It’s hard to believe that a mere 6 years ago, my income came from cooking and cleaning for Muskoka’s insanely wealthy. It was a great summer gig, I got to cook in some of the most amazing kitchens I’ve ever seen. I was working for Kelly Ballance of Better Living and not only did I cook, I cleaned more windows, floors, and toilets than anyone ever – clearly an exaggeration, but some of these places had like 12 bathrooms.

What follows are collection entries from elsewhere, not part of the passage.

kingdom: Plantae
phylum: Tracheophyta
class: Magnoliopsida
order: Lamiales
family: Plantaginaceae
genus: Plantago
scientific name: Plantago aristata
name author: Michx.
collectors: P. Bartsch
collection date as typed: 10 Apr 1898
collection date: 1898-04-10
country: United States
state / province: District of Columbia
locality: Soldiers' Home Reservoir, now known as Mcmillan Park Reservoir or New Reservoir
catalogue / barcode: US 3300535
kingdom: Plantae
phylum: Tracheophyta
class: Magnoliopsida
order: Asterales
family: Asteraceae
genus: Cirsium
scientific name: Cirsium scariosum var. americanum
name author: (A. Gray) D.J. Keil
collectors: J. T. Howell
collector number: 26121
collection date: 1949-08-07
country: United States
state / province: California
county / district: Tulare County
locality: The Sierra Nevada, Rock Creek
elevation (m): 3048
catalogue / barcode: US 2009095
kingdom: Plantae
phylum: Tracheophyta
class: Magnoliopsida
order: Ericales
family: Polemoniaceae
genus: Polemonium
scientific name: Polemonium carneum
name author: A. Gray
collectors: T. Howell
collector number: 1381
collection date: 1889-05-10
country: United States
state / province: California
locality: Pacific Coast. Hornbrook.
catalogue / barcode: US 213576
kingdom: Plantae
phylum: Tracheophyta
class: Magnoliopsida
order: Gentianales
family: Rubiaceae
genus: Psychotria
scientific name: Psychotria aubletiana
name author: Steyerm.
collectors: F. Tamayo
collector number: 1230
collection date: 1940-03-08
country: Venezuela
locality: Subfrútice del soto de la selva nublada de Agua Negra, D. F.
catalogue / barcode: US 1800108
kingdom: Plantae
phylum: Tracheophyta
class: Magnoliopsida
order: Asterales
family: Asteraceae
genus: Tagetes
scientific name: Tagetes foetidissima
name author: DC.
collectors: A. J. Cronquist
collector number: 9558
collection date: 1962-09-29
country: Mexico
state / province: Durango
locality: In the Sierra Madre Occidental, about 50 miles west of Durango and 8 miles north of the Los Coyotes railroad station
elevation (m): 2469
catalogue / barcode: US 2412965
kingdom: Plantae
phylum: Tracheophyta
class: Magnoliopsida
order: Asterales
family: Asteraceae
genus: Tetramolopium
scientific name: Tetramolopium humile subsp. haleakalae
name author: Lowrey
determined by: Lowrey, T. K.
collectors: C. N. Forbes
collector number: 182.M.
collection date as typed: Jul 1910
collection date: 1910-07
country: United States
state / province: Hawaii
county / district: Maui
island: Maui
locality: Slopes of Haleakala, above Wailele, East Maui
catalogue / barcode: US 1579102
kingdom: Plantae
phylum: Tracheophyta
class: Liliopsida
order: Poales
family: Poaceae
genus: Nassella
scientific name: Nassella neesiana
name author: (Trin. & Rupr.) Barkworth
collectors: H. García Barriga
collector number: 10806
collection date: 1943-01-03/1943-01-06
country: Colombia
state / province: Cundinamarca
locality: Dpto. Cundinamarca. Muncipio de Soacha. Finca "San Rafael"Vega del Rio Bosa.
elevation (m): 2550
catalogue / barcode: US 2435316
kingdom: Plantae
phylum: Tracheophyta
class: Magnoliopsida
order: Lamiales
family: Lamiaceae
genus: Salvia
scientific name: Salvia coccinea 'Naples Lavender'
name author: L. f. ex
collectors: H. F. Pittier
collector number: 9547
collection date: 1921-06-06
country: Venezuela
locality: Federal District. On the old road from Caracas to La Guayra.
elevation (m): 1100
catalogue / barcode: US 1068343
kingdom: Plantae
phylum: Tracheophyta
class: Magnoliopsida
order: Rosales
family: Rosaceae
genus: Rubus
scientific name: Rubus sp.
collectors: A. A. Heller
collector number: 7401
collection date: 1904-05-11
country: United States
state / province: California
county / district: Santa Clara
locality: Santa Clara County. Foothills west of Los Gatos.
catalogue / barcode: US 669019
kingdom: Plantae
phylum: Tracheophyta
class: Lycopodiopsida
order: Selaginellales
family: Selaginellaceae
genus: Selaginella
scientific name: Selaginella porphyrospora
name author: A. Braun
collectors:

One may think that a girl with this job would LOVE cleaning. You know, those girls that clean when their stressed or procrastinating and can’t sleep if there’s a plate in the sink? You know, clean girls? A sad, but true fact about me is that I hate cleaning. And when I say hate, I mean it. Hate is a powerful word, so I’m not using it lightly. In fact, I suffer from hyperventilating-anxiety when I think about my vacuum that needs to be emptied (if only it was a Dyson, then my disdain for that dirt-sucking-machine would be lessened – hint). Anyway, I picture myself dropping the dust cartridge and my apartment being coated in a layer of filth that I’d actually have to deal with. Ugh. What’s that all about?
It turns out that I suffer from an undiagnosed severe case of a Cleaning Disorder. There are three kinds of Cleaning Disorders, I endure the messy kind, but there are others:
- Purge-orexic – A person who throws away everything because they can’t stand the thought of clutter. This often causes them to spend more money on clothes, food, toiletries because they threw out perfectly good older ones because it was time to ‘clean house’.
- Scrub-oholics – Never go to a scrub-oholics for dinner. I say this for a few reasons: a) they’ll make you wash your shoes before you step on their welcome mat, b) before you are done your meal, your plate has been washed, dried and put away, leaving you no chance to decide if you want seconds, and c) they watch your every step and follow behind you with Bounty just in case you drop anything.
- Lazyslashmessy-orexic – This is what I suffer from. A person who stresses out so much about the effort it’s going to take to put a dish away, when in reality, it takes no effort at all. Actually, if you cleaned up after yourself, a even just a little, at all times, you wouldn’t have to lose entire weekends to cleaning because your apartment is growing it’s own colony of mold creatures. I’m not actually this bad, you can find my kitchen counter for the most part and the sink is usually empty (all thanks to Mr. Opposite).
As you can see, I’m in desperate need of help. In fact, I’m currently looking for a reasonably priced cleaning lady in Toronto if you know any!